What the task asks |
Please transcribe the data exactly as shown, skipping the images.

Supplied data |
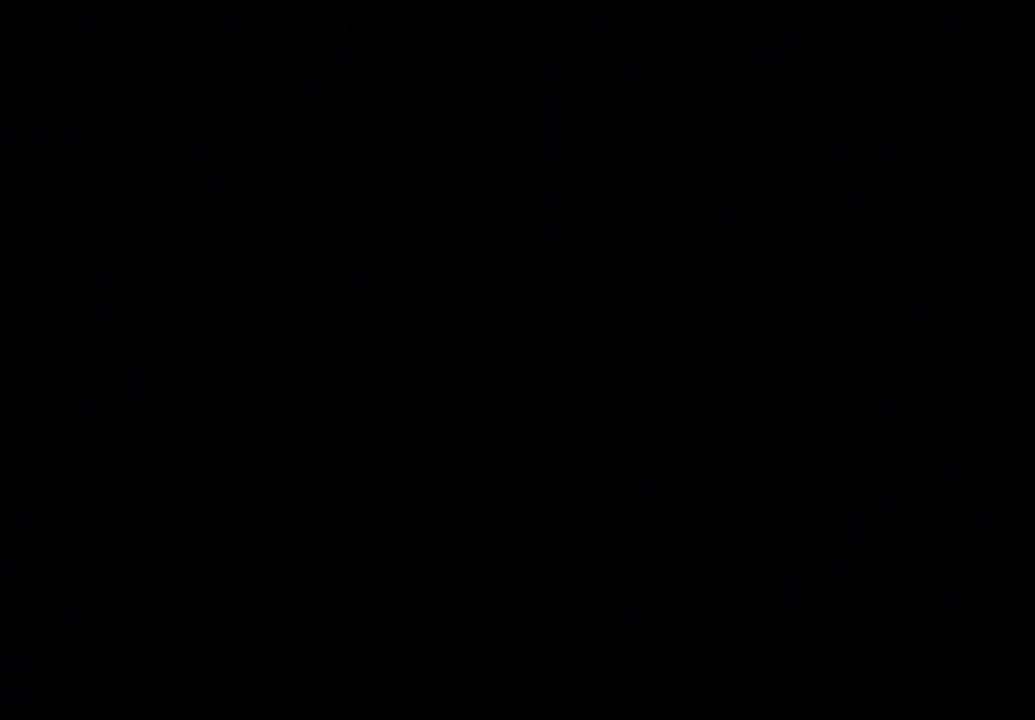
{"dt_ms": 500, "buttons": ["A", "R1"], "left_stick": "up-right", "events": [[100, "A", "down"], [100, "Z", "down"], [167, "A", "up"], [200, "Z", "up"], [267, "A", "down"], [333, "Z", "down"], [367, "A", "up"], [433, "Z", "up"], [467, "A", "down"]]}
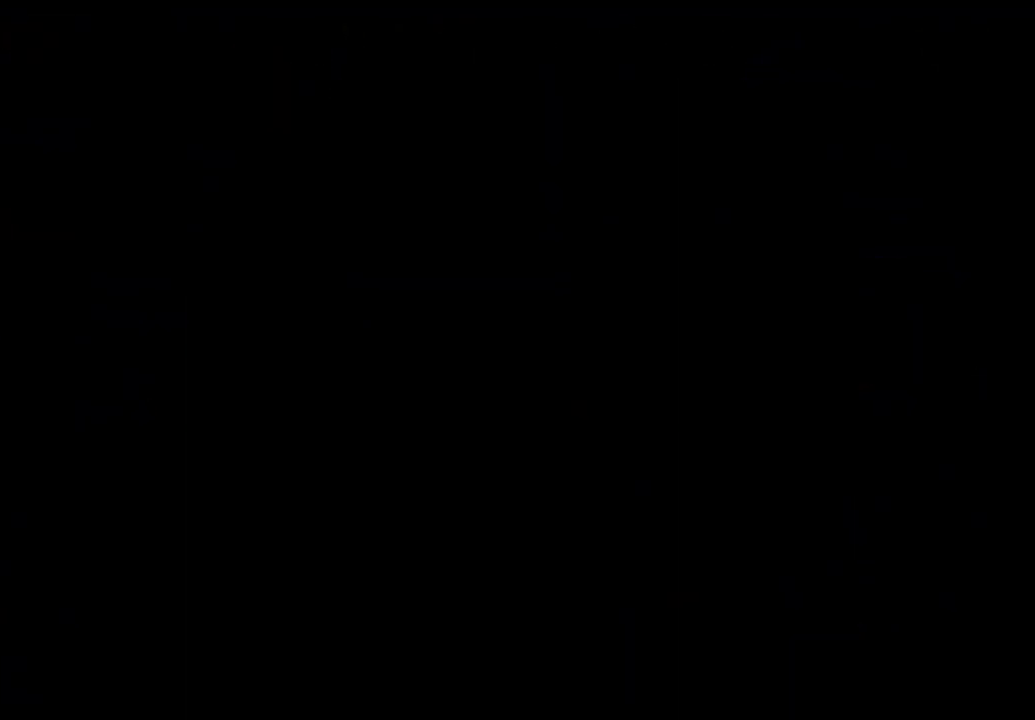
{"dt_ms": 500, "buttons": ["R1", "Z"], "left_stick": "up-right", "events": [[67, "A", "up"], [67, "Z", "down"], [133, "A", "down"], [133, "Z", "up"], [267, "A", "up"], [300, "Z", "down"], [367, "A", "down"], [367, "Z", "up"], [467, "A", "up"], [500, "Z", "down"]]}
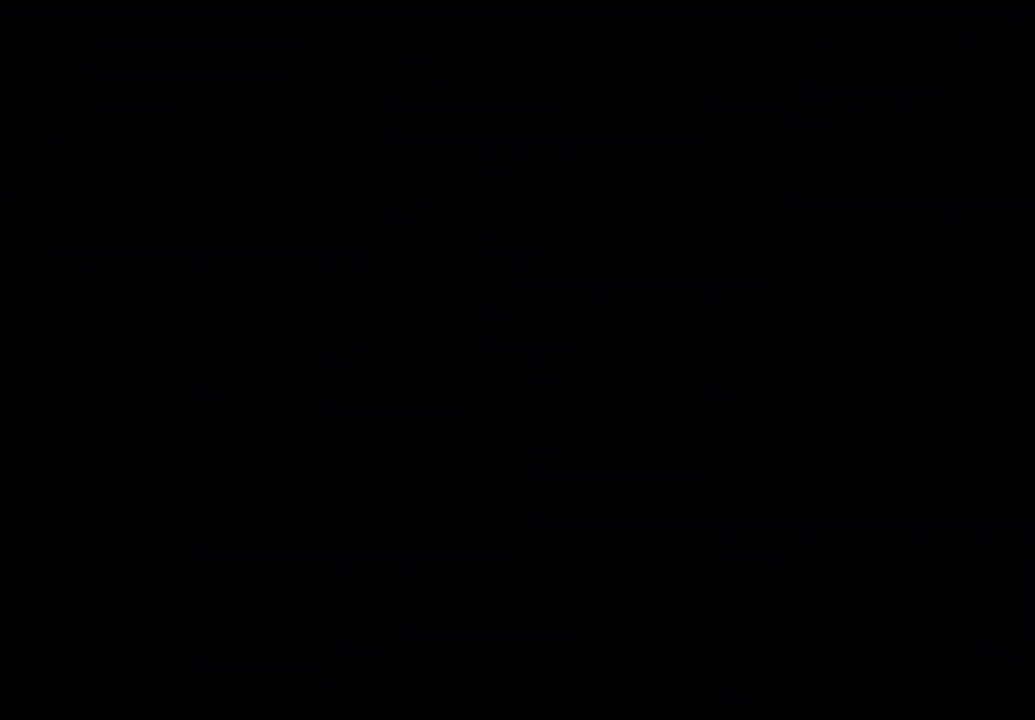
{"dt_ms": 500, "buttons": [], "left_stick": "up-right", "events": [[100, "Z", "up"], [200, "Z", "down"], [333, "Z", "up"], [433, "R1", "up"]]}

Output for this exercise |
{"dt_ms": 500, "buttons": ["A", "R1"], "left_stick": "up-right", "events": [[100, "A", "down"], [100, "Z", "down"], [167, "A", "up"], [200, "Z", "up"], [267, "A", "down"], [333, "Z", "down"], [367, "A", "up"], [433, "Z", "up"], [467, "A", "down"]]}
{"dt_ms": 500, "buttons": ["R1", "Z"], "left_stick": "up-right", "events": [[67, "A", "up"], [67, "Z", "down"], [133, "A", "down"], [133, "Z", "up"], [267, "A", "up"], [300, "Z", "down"], [367, "A", "down"], [367, "Z", "up"], [467, "A", "up"], [500, "Z", "down"]]}
{"dt_ms": 500, "buttons": [], "left_stick": "up-right", "events": [[100, "Z", "up"], [200, "Z", "down"], [333, "Z", "up"], [433, "R1", "up"]]}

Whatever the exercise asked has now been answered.